Lab Concept	Production Version
Tiny `docs` list	Governed corpus with source IDs, owners, ACLs, freshness, and retention rules.
FAISS demo index	Managed retrieval service with index version, filters, evals, and rollback.
Retrieved text	Evidence packet with source metadata, omitted-source notes, and citation labels.
Mistral generation call	Answer synthesis constrained to approved evidence.
Manual inspection	Citation eval, stale-source eval, forbidden-source eval, and escalation test.

The first production milestone is not a bigger index. It is a retrieval path that can refuse unsupported answers and explain which evidence it used.

Native Framework Extension

After the deterministic RAG example passes, compare it with native-framework-examples/langgraph-research-rag/. The native slice maps the same boundary to a LangGraph StateGraph with nodes for access policy, retrieval, source filtering, answer synthesis, escalation, and citation evals.
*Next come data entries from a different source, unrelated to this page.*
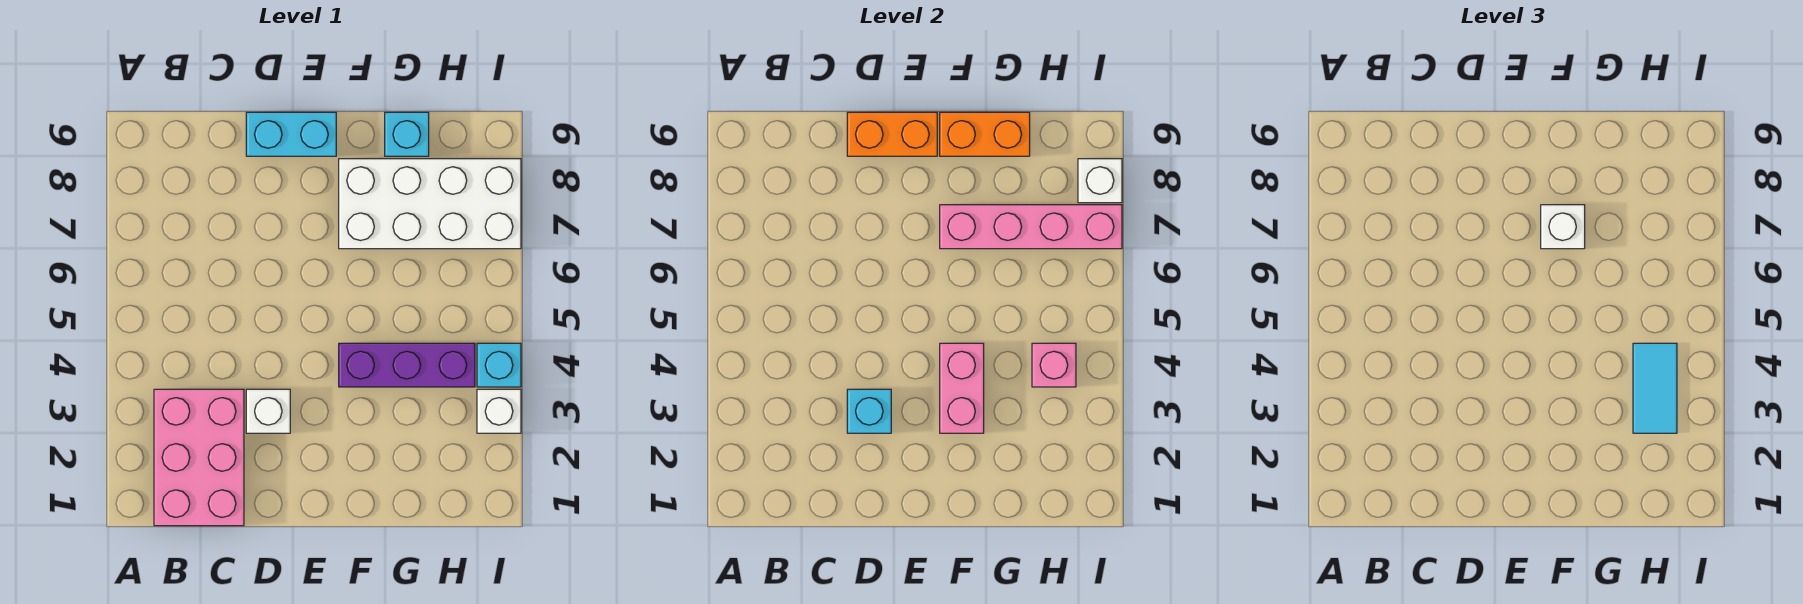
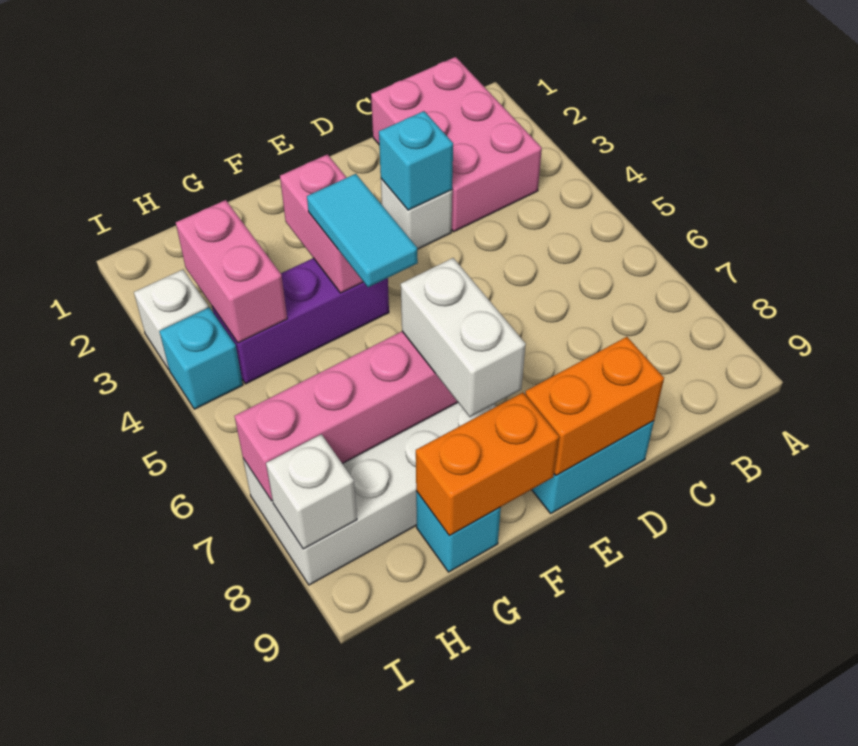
white 1x1 brick [1541,205,1585,249] -> white 1x2 brick [401,258,526,417]
cyan 1x2 tile [1633,343,1677,433] -> cyan 1x2 tile moved to [307,174,418,287]
pink 1x1 brick [1032,343,1076,387] -> pink 1x2 brick [176,200,287,343]

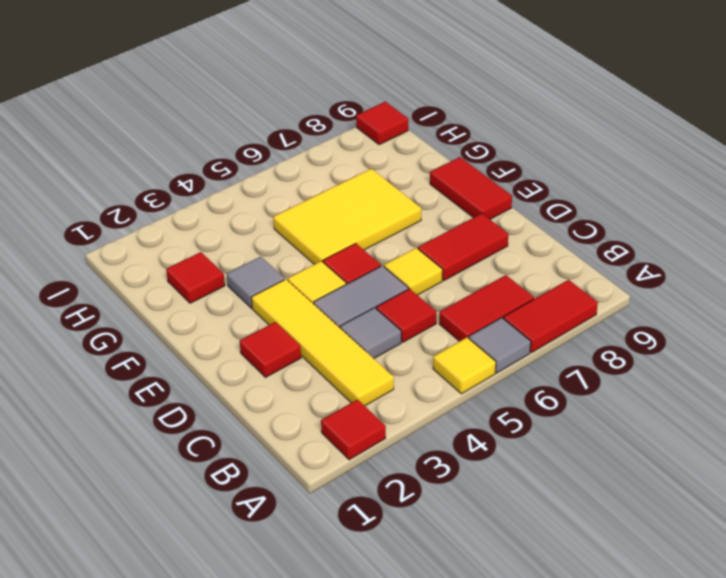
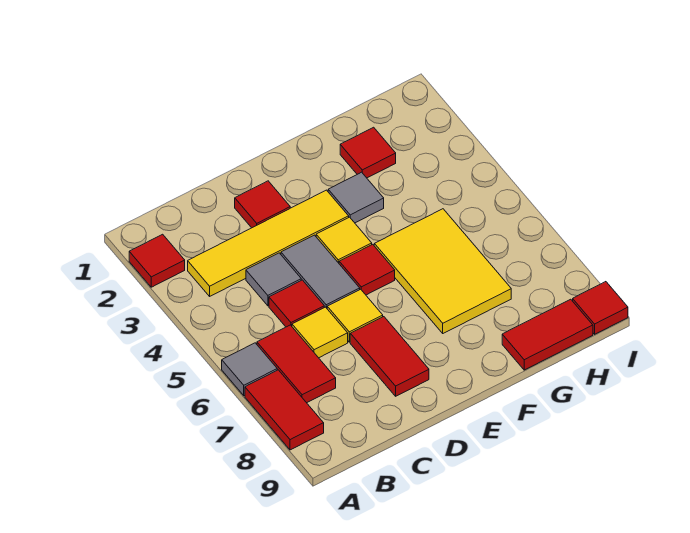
yellow 1x1 tile [433,337,496,394] -> yellow 1x1 tile moved to [292,307,348,358]
red 1x2 tile [430,157,512,219] -> red 1x2 tile moved to [502,299,593,370]

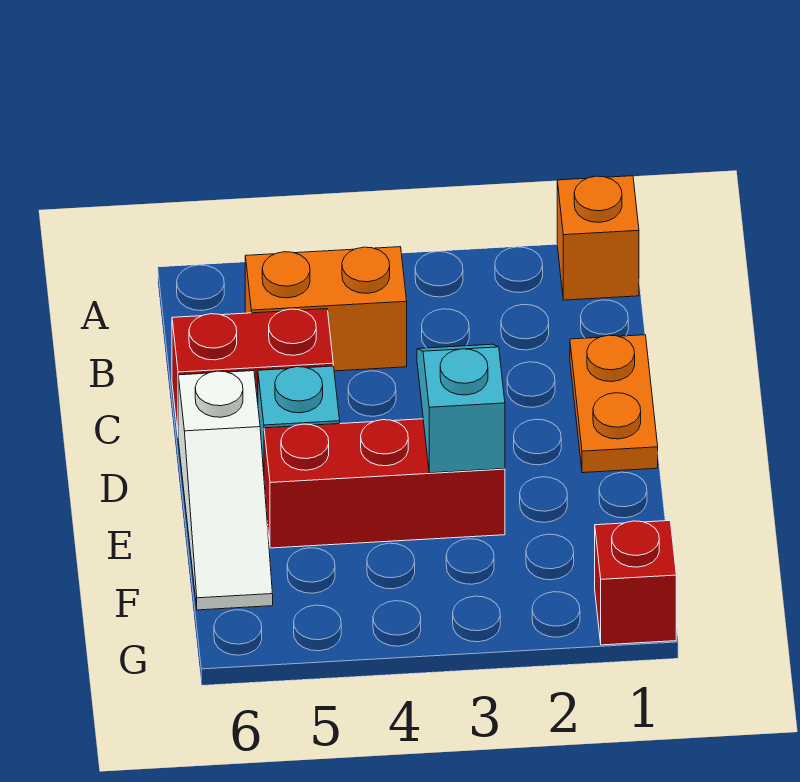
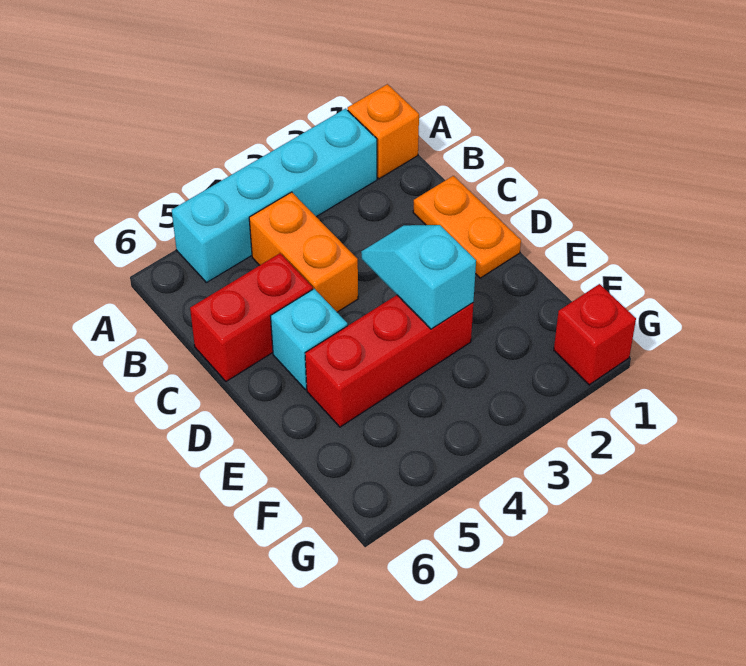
none -> cyan 1x4 brick [172,109,377,283]
orange 1x2 brick [245,247,407,371] -> orange 1x2 brick turned to [249,192,358,312]
white 1x3 slope [178,371,273,610] -> none

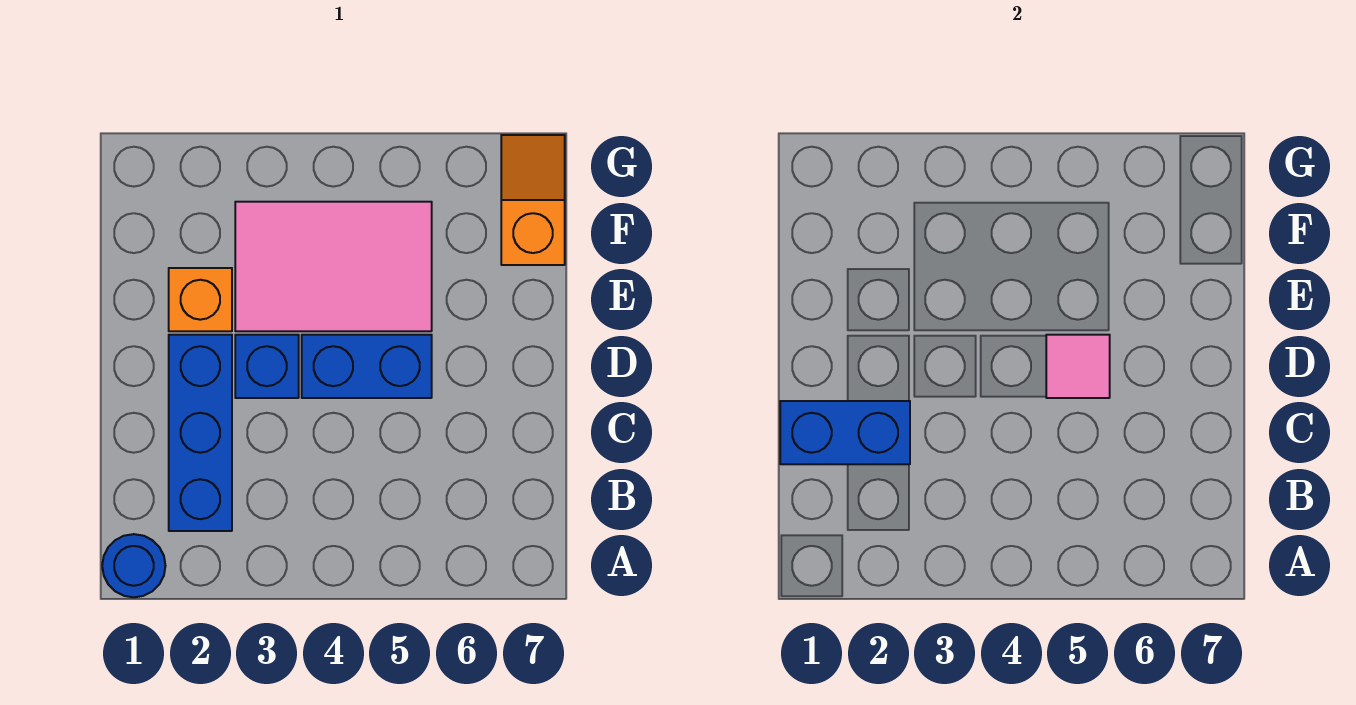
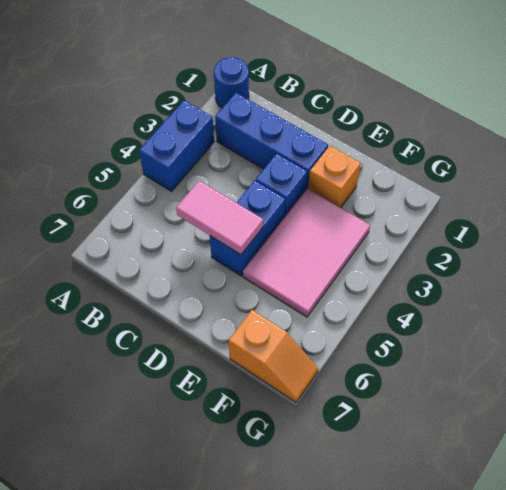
blue 1x2 brick [780,401,910,464] -> blue 1x2 brick moved to [139,100,214,191]
pink 1x1 tile [1046,335,1110,398] -> pink 1x2 tile [176,181,263,255]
Completion standard: the native graph should prove that stale and forbidden sources are omitted before answer synthesis, and that missing approved evidence escalates instead of producing an unsupported answer.

Cross-Framework Mapping

In LangGraph, retrieval can be a graph node that updates state with evidence before generation.
In LangChain, this maps to retrievers, document loaders, vector stores, and chains or runnables.
In Mastra AI, retrieval becomes a knowledge or tool capability used by an agent or workflow.
In CrewAI, a research role may retrieve evidence, but the flow still needs to validate grounding and citations.